Nell’ultima settimana, la più calda da quando si è iniziato a misurare le temperature, sono aumentati i decessi nei Paesi Bassi. Secondo gli ultimi dati riportati da Statistics Netherlands, sono oltre 400 i morti in più rispetto alla media delle settimane precedenti.

I decessi registrati per il coronavirus erano poco numerosi. Di conseguenza, l’eccesso di mortalità è “quasi interamente attribuibile alle temperature molto elevate,” ha spiegato l’ufficio statistico.

Un’ondata di calore ha investito i Paesi Bassi dal 5 al 16 agosto, per ben 13 giorni. In nove di questi, le temperature hanno raggiunto e superato il picco dei 30 gradi, di cui otto consecutivi per la prima volta. La scorsa settimana è stata inoltre la più calda mai registrata nel Paese, con una temperatura massima media di 33,1°C.

L’alto numero di decessi durante l’ondata di calore segue 13 settimane di mortalità relativamente bassa. Prima di allora, la mortalità era più alta del solito a causa del coronavirus. Tra l’undicesima e la diciannovesima settimana dell’anno, sono morte circa 9mila persone in più rispetto a una situazione senza virus. La settimana scorsa, i servizi sanitari locali nel Paese (GGD) hanno registrato 15 decessi legati al coronavirus.

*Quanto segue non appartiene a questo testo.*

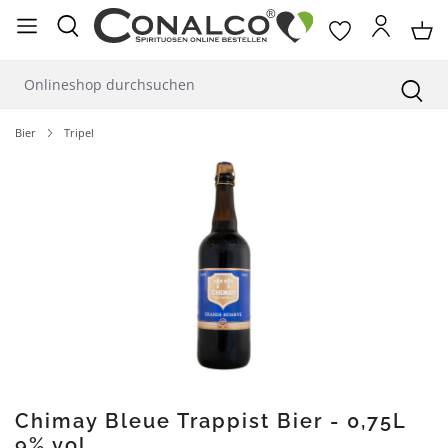
alt springen
Bier
Tripel
Bildergalerie überspringen
Chimay Bleue Trappist Bier - 0,75L
9% vol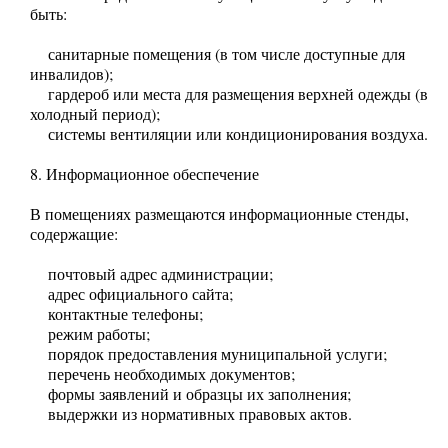
быть:
санитарные помещения (в том числе доступные для
инвалидов);
гардероб или места для размещения верхней одежды (в
холодный период);
системы вентиляции или кондиционирования воздуха.
8. Информационное обеспечение
В помещениях размещаются информационные стенды,
содержащие:
почтовый адрес администрации;
адрес официального сайта;
контактные телефоны;
режим работы;
порядок предоставления муниципальной услуги;
перечень необходимых документов;
формы заявлений и образцы их заполнения;
выдержки из нормативных правовых актов.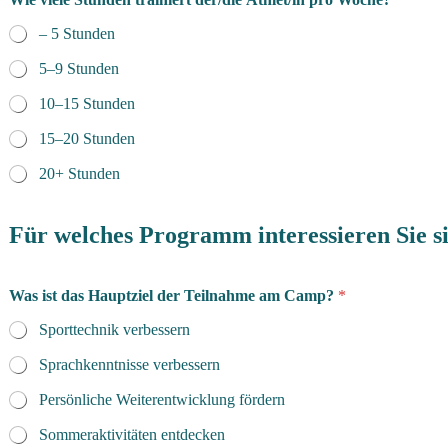
– 5 Stunden
5–9 Stunden
10–15 Stunden
15–20 Stunden
20+ Stunden
Für welches Programm interessieren Sie s
Was ist das Hauptziel der Teilnahme am Camp?
*
Sporttechnik verbessern
Sprachkenntnisse verbessern
Persönliche Weiterentwicklung fördern
Sommeraktivitäten entdecken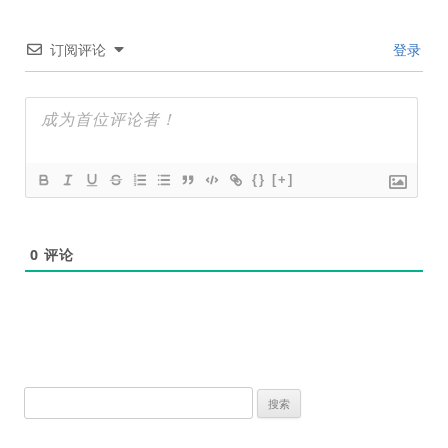
订阅评论
登录
{}
[+]
0
评论
搜
索：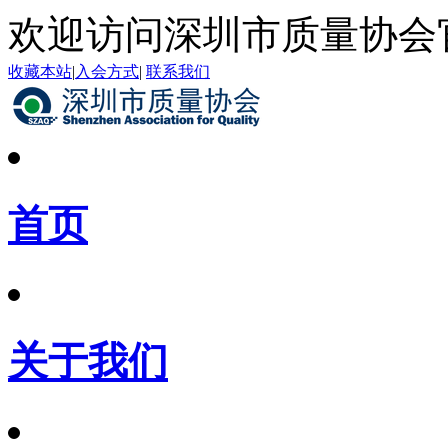
欢迎访问深圳市质量协会
收藏本站
|
入会方式
|
联系我们
首页
关于我们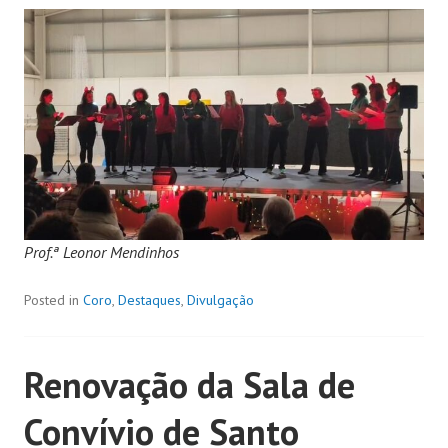
Prof.ª Leonor Mendinhos
Posted in
Coro
,
Destaques
,
Divulgação
Renovação da Sala de
Convívio de Santo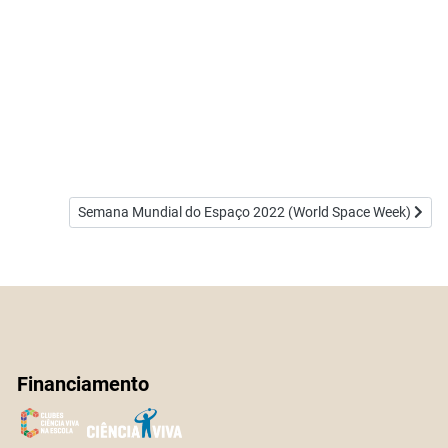
Artigo seguinte: Semana Mundial do Espaço 2022 (World S
Semana Mundial do Espaço 2022 (World Space Week)
Financiamento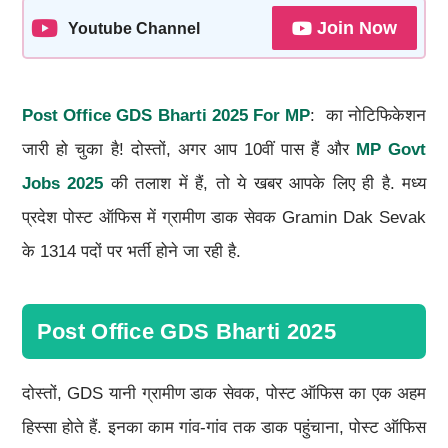
Join Now
Youtube Channel
Post Office GDS Bharti 2025 For MP
: का नोटिफिकेशन
जारी हो चुका है! दोस्तों, अगर आप 10वीं पास हैं और
MP Govt
Jobs 2025
की तलाश में हैं, तो ये खबर आपके लिए ही है. मध्य
प्रदेश पोस्ट ऑफिस में ग्रामीण डाक सेवक Gramin Dak Sevak
के 1314 पदों पर भर्ती होने जा रही है.
Post Office GDS Bharti 2025
दोस्तों, GDS यानी ग्रामीण डाक सेवक, पोस्ट ऑफिस का एक अहम
हिस्सा होते हैं. इनका काम गांव-गांव तक डाक पहुंचाना, पोस्ट ऑफिस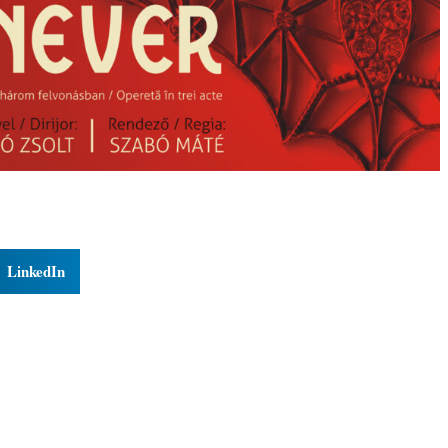
LinkedIn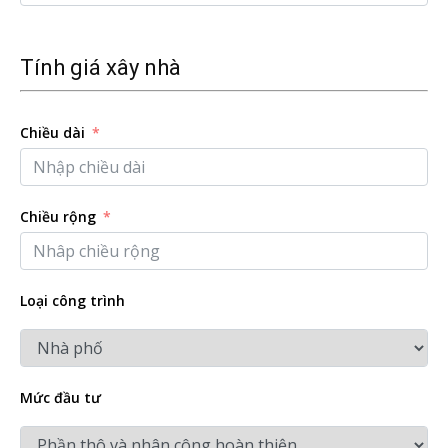
Tính giá xây nhà
Chiều dài
Chiều rộng
Loại công trình
Mức đầu tư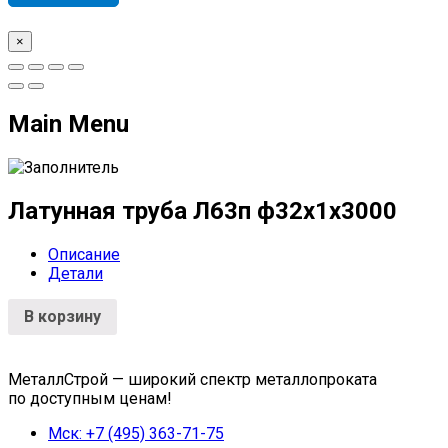
×
Main Menu
Латунная труба Л63п ф32х1х3000
Описание
Детали
В корзину
МеталлСтрой — широкий спектр металлопроката
по доступным ценам!
Мск: +7 (495) 363-71-75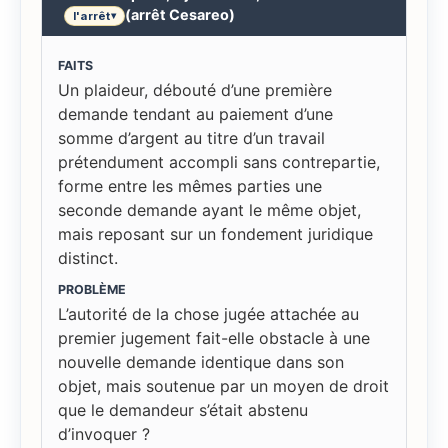
(arrêt Cesareo)
l'arrêt
▾
FAITS
Un plaideur, débouté d’une première
demande tendant au paiement d’une
somme d’argent au titre d’un travail
prétendument accompli sans contrepartie,
forme entre les mêmes parties une
seconde demande ayant le même objet,
mais reposant sur un fondement juridique
distinct.
PROBLÈME
L’autorité de la chose jugée attachée au
premier jugement fait-elle obstacle à une
nouvelle demande identique dans son
objet, mais soutenue par un moyen de droit
que le demandeur s’était abstenu
d’invoquer ?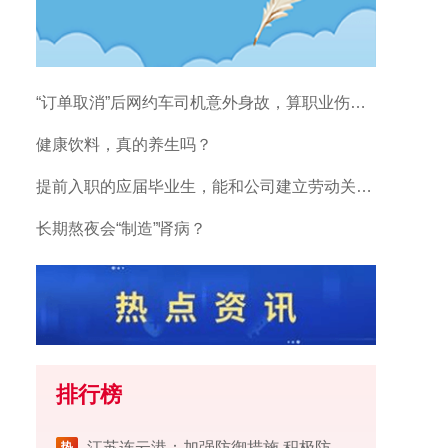
“订单取消”后网约车司机意外身故，算职业伤害吗？
健康饮料，真的养生吗？
提前入职的应届毕业生，能和公司建立劳动关系吗？
长期熬夜会“制造”肾病？
排行榜
江苏连云港：加强防御措施 积极防范台风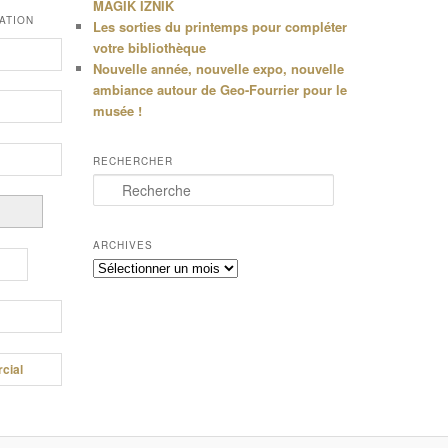
MAGIK IZNIK
ATION
Les sorties du printemps pour compléter
votre bibliothèque
Nouvelle année, nouvelle expo, nouvelle
ambiance autour de Geo-Fourrier pour le
musée !
RECHERCHER
R
e
c
h
ARCHIVES
e
Archives
r
c
h
e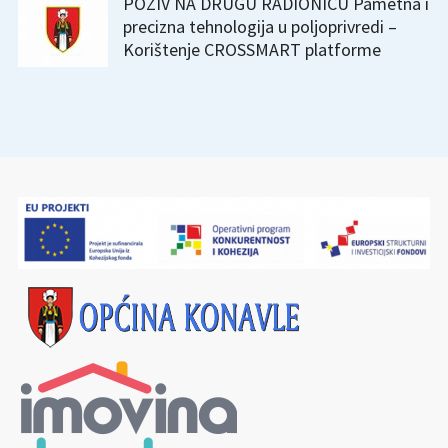
POZIV NA DRUGU RADIONICU Pametna i
precizna tehnologija u poljoprivredi –
Korištenje CROSSMART platforme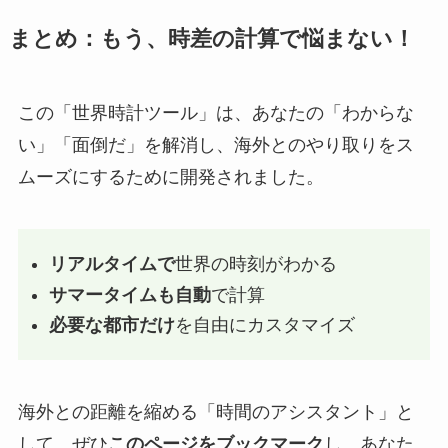
まとめ：もう、時差の計算で悩まない！
この「世界時計ツール」は、あなたの「わからな
い」「面倒だ」を解消し、海外とのやり取りをス
ムーズにするために開発されました。
リアルタイムで
世界の時刻がわかる
サマータイムも自動
で計算
必要な都市だけ
を自由にカスタマイズ
海外との距離を縮める「時間のアシスタント」と
して、ぜひ
このページをブックマーク
し、あなた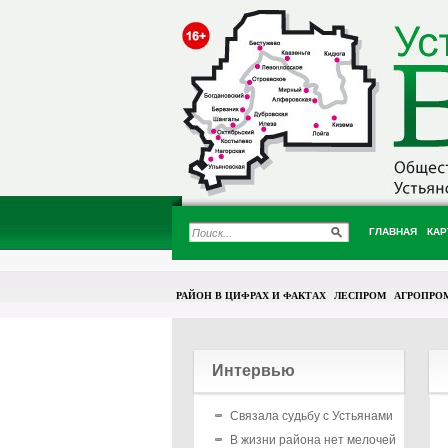
ГЛАВНАЯ
КАР
РАЙОН В ЦИФРАХ И ФАКТАХ
ЛЕСПРОМ
АГРОПРО
Интервью
Связала судьбу с Устьянами
В жизни района нет мелочей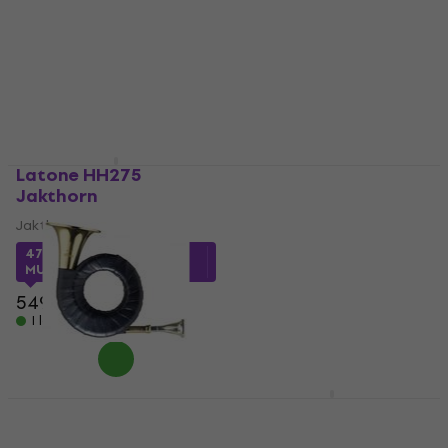
Latone HH275
Stagg WS FS275S
Jakthorn
Jakthorn
Jakthorn
Jakthorn
4,5
/5
471,11 kr
med kod
1 189 kr
MUZMUZ-10
I lager för E-shop
549 kr
I lager för E-shop
Stagg WS FS285S
Roy Benson HH-101
Jakthorn
Jakthorn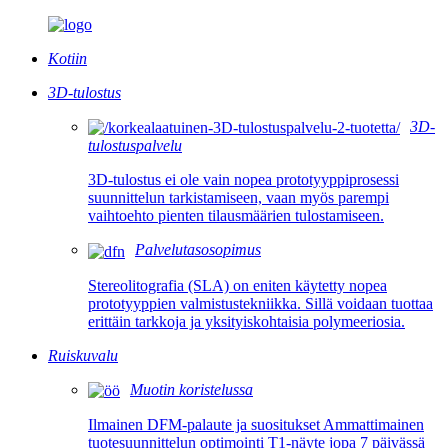
Kotiin
3D-tulostus
3D-
tulostuspalvelu
3D-tulostus ei ole vain nopea prototyyppiprosessi
suunnittelun tarkistamiseen, vaan myös parempi
vaihtoehto pienten tilausmäärien tulostamiseen.
Palvelutasosopimus
Stereolitografia (SLA) on eniten käytetty nopea
prototyyppien valmistustekniikka. Sillä voidaan tuottaa
erittäin tarkkoja ja yksityiskohtaisia ​​polymeeriosia.
Ruiskuvalu
Muotin koristelussa
Ilmainen DFM-palaute ja suositukset Ammattimainen
tuotesuunnittelun optimointi T1-näyte jopa 7 päivässä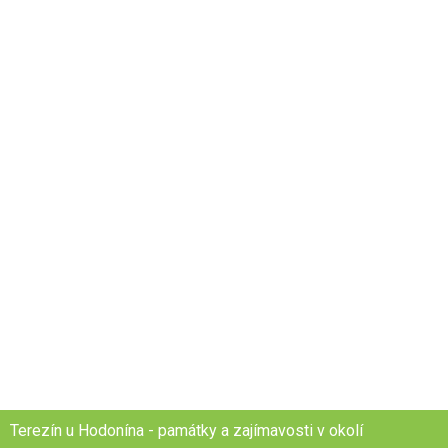
Terezín u Hodonína - památky a zajímavosti v okolí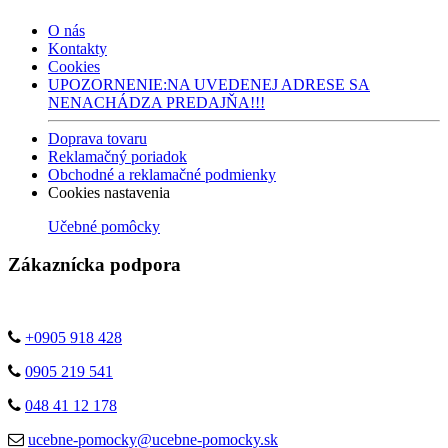
O nás
Kontakty
Cookies
UPOZORNENIE:NA UVEDENEJ ADRESE SA
NENACHÁDZA PREDAJŇA!!!
Doprava tovaru
Reklamačný poriadok
Obchodné a reklamačné podmienky
Cookies nastavenia
Učebné pomôcky
Zákaznícka podpora
+0905 918 428
0905 219 541
048 41 12 178
ucebne-pomocky@ucebne-pomocky.sk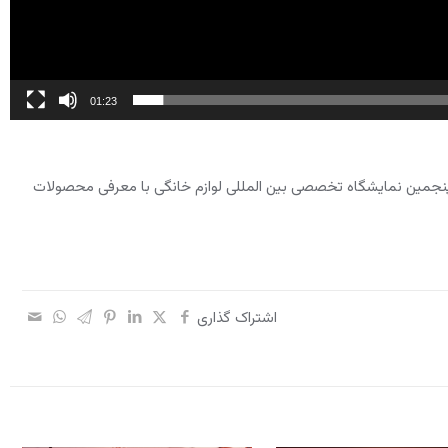
01:23
نجمین نمایشگاه تخصصی بین المللی لوازم خانگی با معرفی محصولات
اشتراک گذاری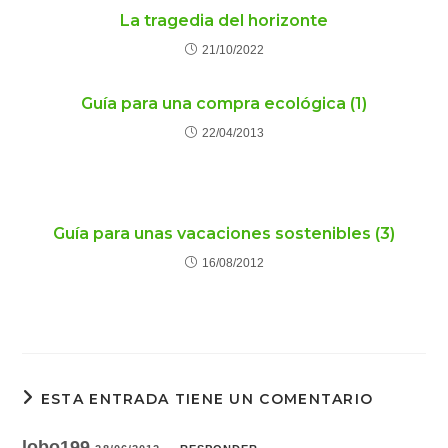
La tragedia del horizonte
21/10/2022
Guía para una compra ecológica (1)
22/04/2013
Guía para unas vacaciones sostenibles (3)
16/08/2012
ESTA ENTRADA TIENE UN COMENTARIO
lobo199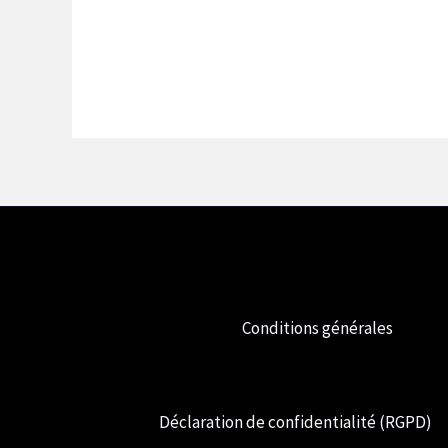
initial
actuel
était
est
de
de
:
2,99
7,99
€.
€.
Conditions générales
Déclaration de confidentialité (RGPD)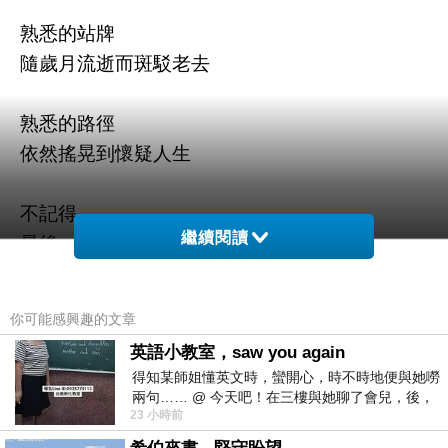
熟悉的站牌
隨歲月流逝而斑駁老去
熟悉的路徑
依然搖晃到懷疑人生
不記得
繼續閱讀
最後一次坐公車
是什麼時候
你可能感興趣的文章
畢竟
英語小教室，saw you again
從小
得知某師姐懂英文時，蠻開心，時不時地便與她嘮
不是騎車就是開車
兩句…… @ 今天吧！在三樓與她聊了會兒，後，
23 小時前
下二樓居然又撞到她，於是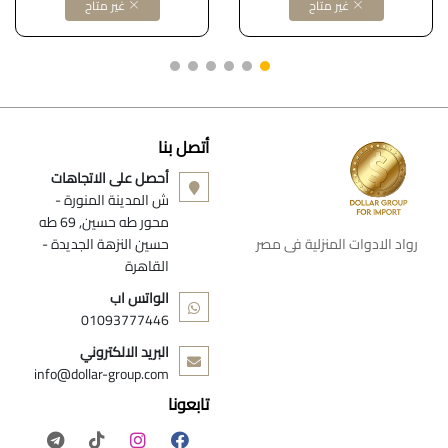
غير متاح
غير متاح
أتصل بنا
أحصل على الاتجاهات
ش المدينة المنورة -
محور طه حسين, 69 طه
رواد الادوات المنزلية فى مصر
حسين النزهة الجديدة -
القاهرة
الواتس اب
01093777446
البريد الالكتروني
info@dollar-group.com
تابعونا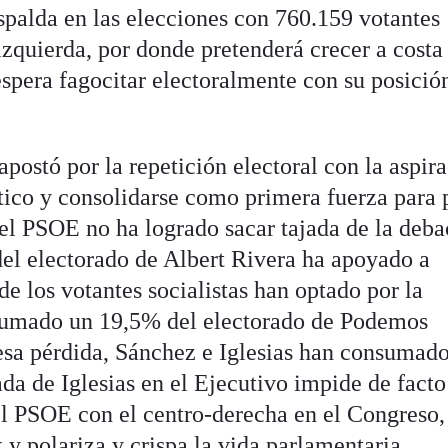
spalda en las elecciones con 760.159 votantes
izquierda, por donde pretenderá crecer a costa
spera fagocitar electoralmente con su posició
apostó por la repetición electoral con la aspir
ítico y consolidarse como primera fuerza para
 el PSOE no ha logrado sacar tajada de la deba
el electorado de Albert Rivera ha apoyado a
 los votantes socialistas han optado por la
a sumado un 19,5% del electorado de Podemos
esa pérdida, Sánchez e Iglesias han consumad
ada de Iglesias en el Ejecutivo impide de facto
l PSOE con el centro-derecha en el Congreso,
 y polariza y crispa la vida parlamentaria.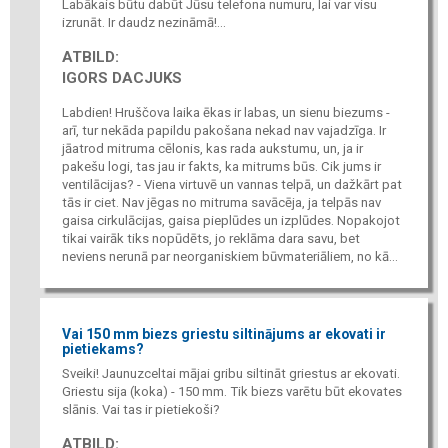
Labākais būtu dabūt Jūsu telefona numuru, lai var visu
izrunāt. Ir daudz nezināmā!...
ATBILD:
IGORS DACJUKS
Labdien! Hruščova laika ēkas ir labas, un sienu biezums -
arī, tur nekāda papildu pakošana nekad nav vajadzīga. Ir
jāatrod mitruma cēlonis, kas rada aukstumu, un, ja ir
pakešu logi, tas jau ir fakts, ka mitrums būs. Cik jums ir
ventilācijas? - Viena virtuvē un vannas telpā, un dažkārt pat
tās ir ciet. Nav jēgas no mitruma savācēja, ja telpās nav
gaisa cirkulācijas, gaisa pieplūdes un izplūdes. Nopakojot
tikai vairāk tiks nopūdēts, jo reklāma dara savu, bet
neviens nerunā par neorganiskiem būvmateriāliem, no kā...
Vai 150 mm biezs griestu siltinājums ar ekovati ir
pietiekams?
Sveiki! Jaunuzceltai mājai gribu siltināt griestus ar ekovati.
Griestu sija (koka) - 150 mm. Tik biezs varētu būt ekovates
slānis. Vai tas ir pietiekoši?
ATBILD: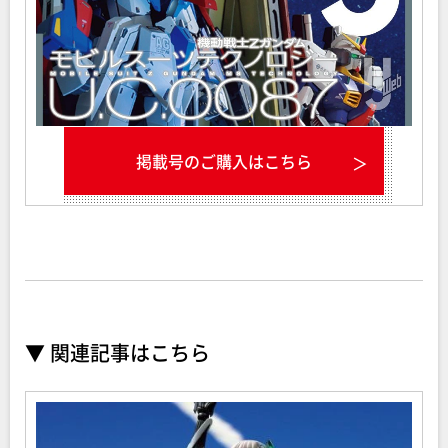
掲載号のご購入はこちら
▼ 関連記事はこちら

Nel 2019, il Paese fu investito da due ondate di calore, durante le quali aumentarono i decessi. Nel luglio 2006, durante la più lunga e intensa ondata di calore nei Paesi Bassi, morirono circa mille persone in più rispetto alla media. Ma durante l’ondata di calore del 2018 non si verificò un aumento dei decessi. Secondo l’ufficio delle statistiche questo sarebbe dovuto a una maggiore mortalità durante un’epidemia di influenza all’inizio di quell’anno.

Le vittime delle ondate di calore sono principalmente gli anziani oltre gli 80 anni. Nell’ultima ondata di calore sono morte circa 300 persone di età pari o superiore agli 80 anni.